## ESERCIZIO
Rinomina "catalogue" in "catalog" in tutto il materiale e riscrivine le righe senza cambiare nient'altro. Ometti le immagini.

## DATI FORNITI
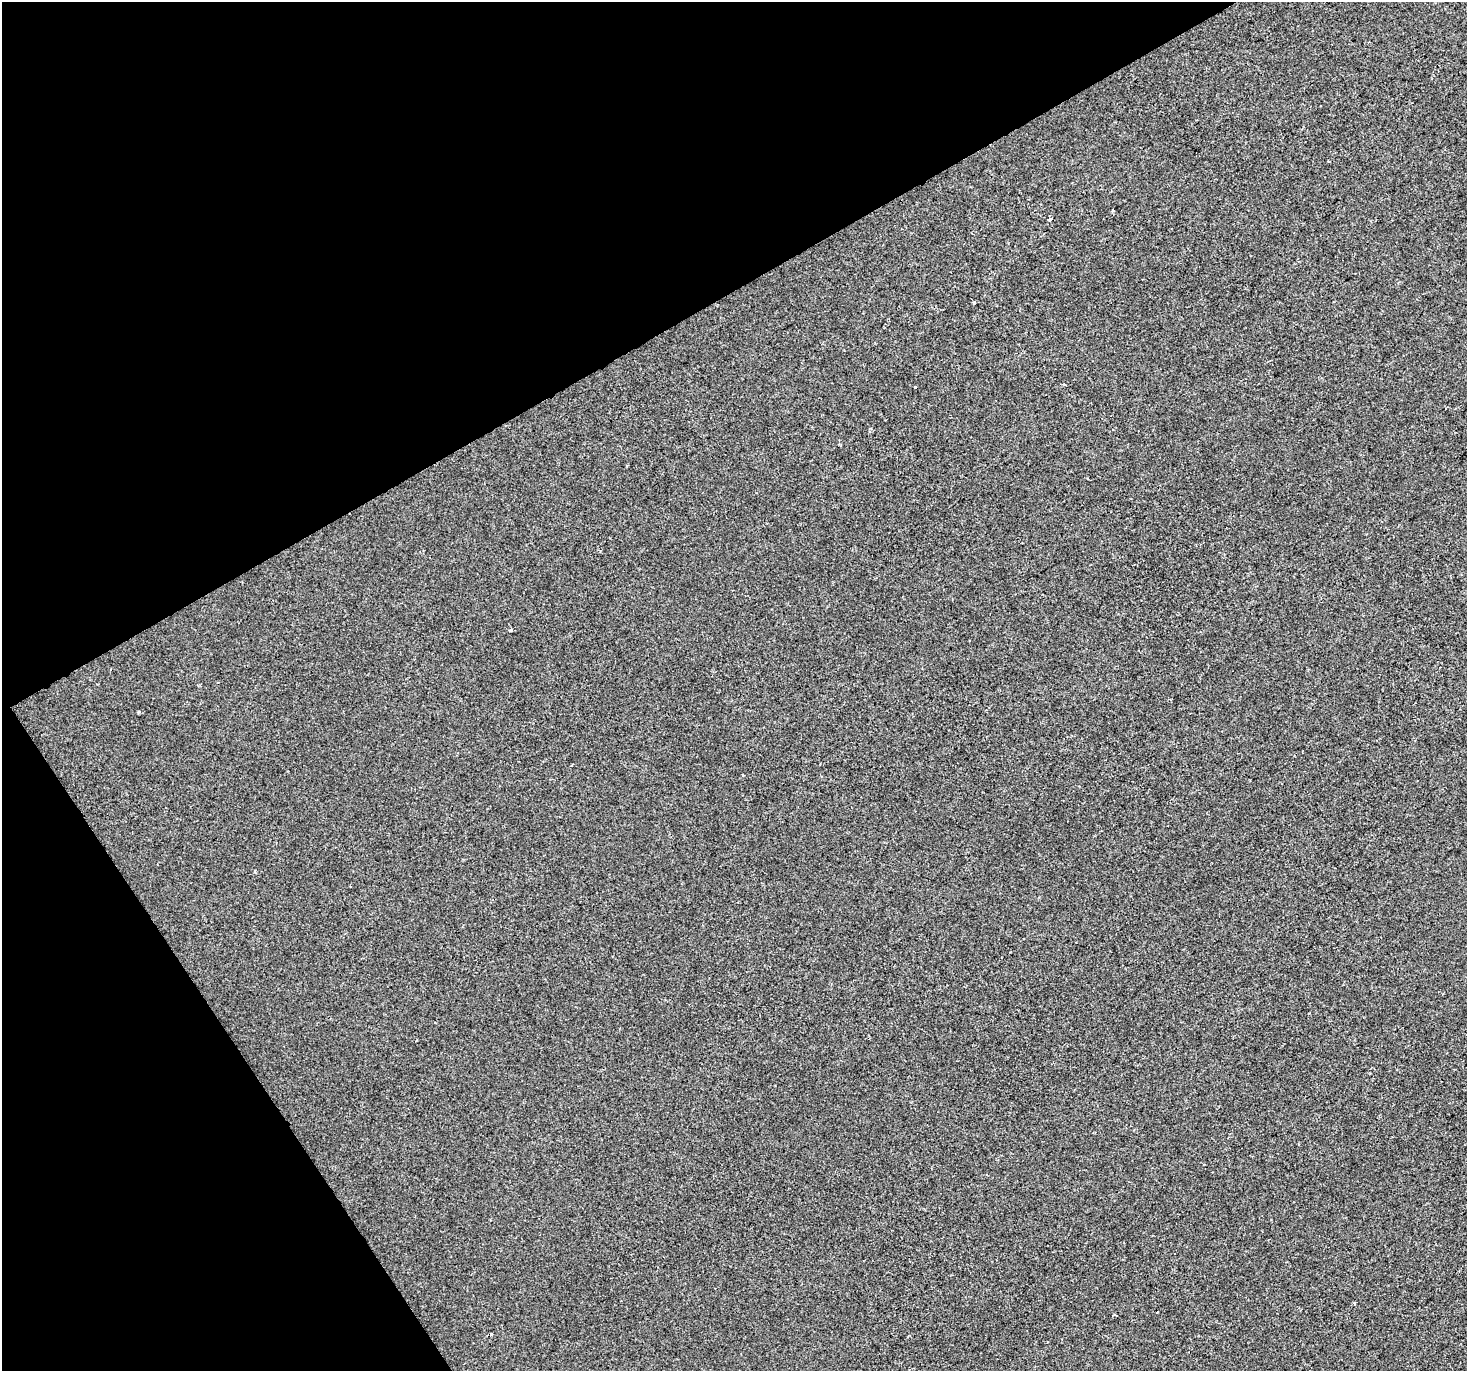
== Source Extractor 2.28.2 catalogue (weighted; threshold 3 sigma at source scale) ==
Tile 5 of 4 x 4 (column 1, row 2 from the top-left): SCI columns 3-1467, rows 2913-4281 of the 5862 x 5765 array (HDU 1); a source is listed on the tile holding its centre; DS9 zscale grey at full resolution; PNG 1469 x 1373 px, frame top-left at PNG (2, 2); no overlay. Shown black and unused: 29% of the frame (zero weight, under 2 of 3 exposures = <1% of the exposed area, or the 3 px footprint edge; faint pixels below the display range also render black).
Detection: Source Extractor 2.28.2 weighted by HDU 2 'WHT'; one run over the whole footprint, this tile lists its part. Background -2.36e-04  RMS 0.0042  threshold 0.0188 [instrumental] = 3 sigma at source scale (4.5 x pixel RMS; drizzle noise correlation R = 1.50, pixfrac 1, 0.0396/0.0396 arcsec/px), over >= 5 px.
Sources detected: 10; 2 cosmic-ray / hot-pixel residue — not listed; the other 8 listed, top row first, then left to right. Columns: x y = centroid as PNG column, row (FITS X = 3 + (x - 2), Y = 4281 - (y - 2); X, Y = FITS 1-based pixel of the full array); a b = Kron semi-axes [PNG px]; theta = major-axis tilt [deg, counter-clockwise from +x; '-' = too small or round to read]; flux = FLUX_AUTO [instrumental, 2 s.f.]
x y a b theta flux
1113 210 3 3 - 2.1
1050 219 3 3 - 2.8
974 302 3 3 - 1.6
915 387 3 3 - 3.2
511 630 4 3 - 0.52
139 712 4 3 - 0.56
742 775 3 2 - 0.61
255 872 5 3 - 0.6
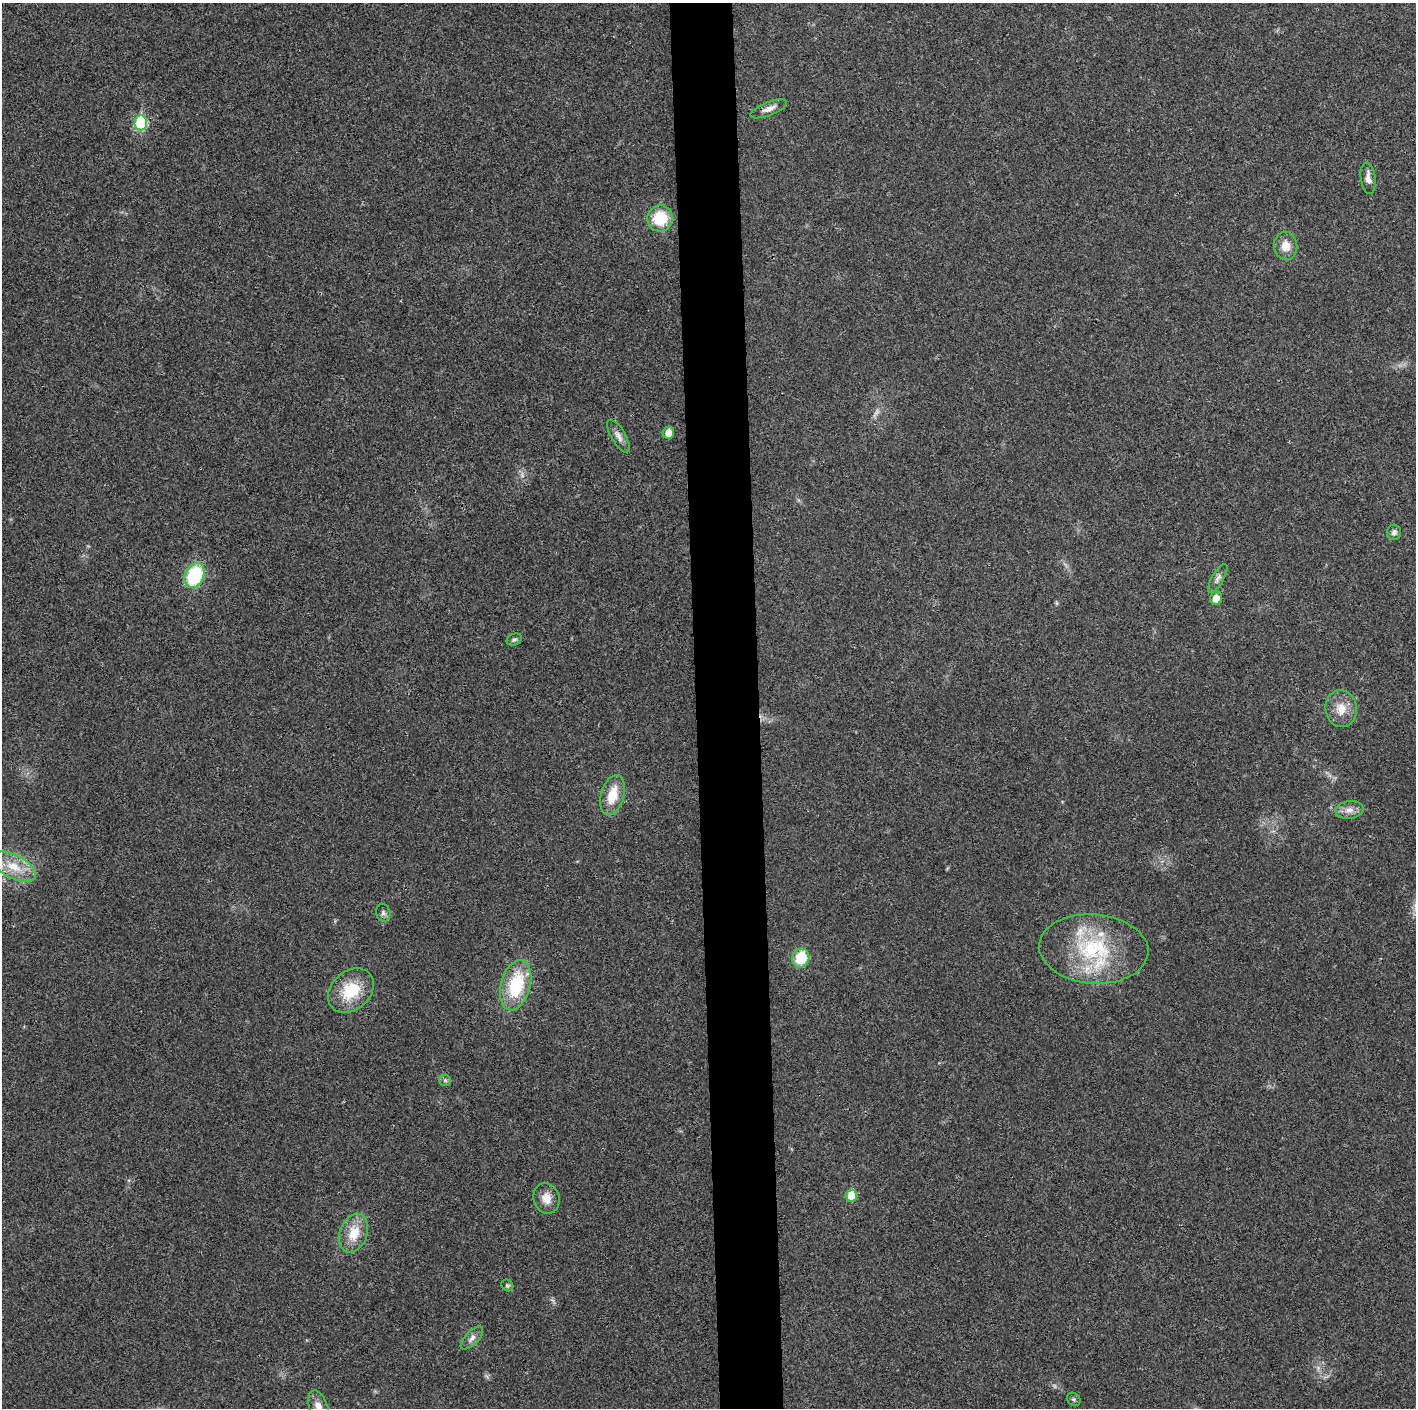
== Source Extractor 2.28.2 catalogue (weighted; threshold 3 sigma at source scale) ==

## RISPOSTA SCRITTA
== Source Extractor 2.28.2 catalog (weighted; threshold 3 sigma at source scale) ==
Tile 5 of 4 x 4 (column 1, row 2 from the top-left): SCI columns 3-1467, rows 2913-4281 of the 5862 x 5765 array (HDU 1); a source is listed on the tile holding its centre; DS9 zscale grey at full resolution; PNG 1469 x 1373 px, frame top-left at PNG (2, 2); no overlay. Shown black and unused: 29% of the frame (zero weight, under 2 of 3 exposures = <1% of the exposed area, or the 3 px footprint edge; faint pixels below the display range also render black).
Detection: Source Extractor 2.28.2 weighted by HDU 2 'WHT'; one run over the whole footprint, this tile lists its part. Background -2.36e-04  RMS 0.0042  threshold 0.0188 [instrumental] = 3 sigma at source scale (4.5 x pixel RMS; drizzle noise correlation R = 1.50, pixfrac 1, 0.0396/0.0396 arcsec/px), over >= 5 px.
Sources detected: 10; 2 cosmic-ray / hot-pixel residue — not listed; the other 8 listed, top row first, then left to right. Columns: x y = centroid as PNG column, row (FITS X = 3 + (x - 2), Y = 4281 - (y - 2); X, Y = FITS 1-based pixel of the full array); a b = Kron semi-axes [PNG px]; theta = major-axis tilt [deg, counter-clockwise from +x; '-' = too small or round to read]; flux = FLUX_AUTO [instrumental, 2 s.f.]
x y a b theta flux
1113 210 3 3 - 2.1
1050 219 3 3 - 2.8
974 302 3 3 - 1.6
915 387 3 3 - 3.2
511 630 4 3 - 0.52
139 712 4 3 - 0.56
742 775 3 2 - 0.61
255 872 5 3 - 0.6
== Source Extractor 2.28.2 catalog (weighted; threshold 3 sigma at source scale) ==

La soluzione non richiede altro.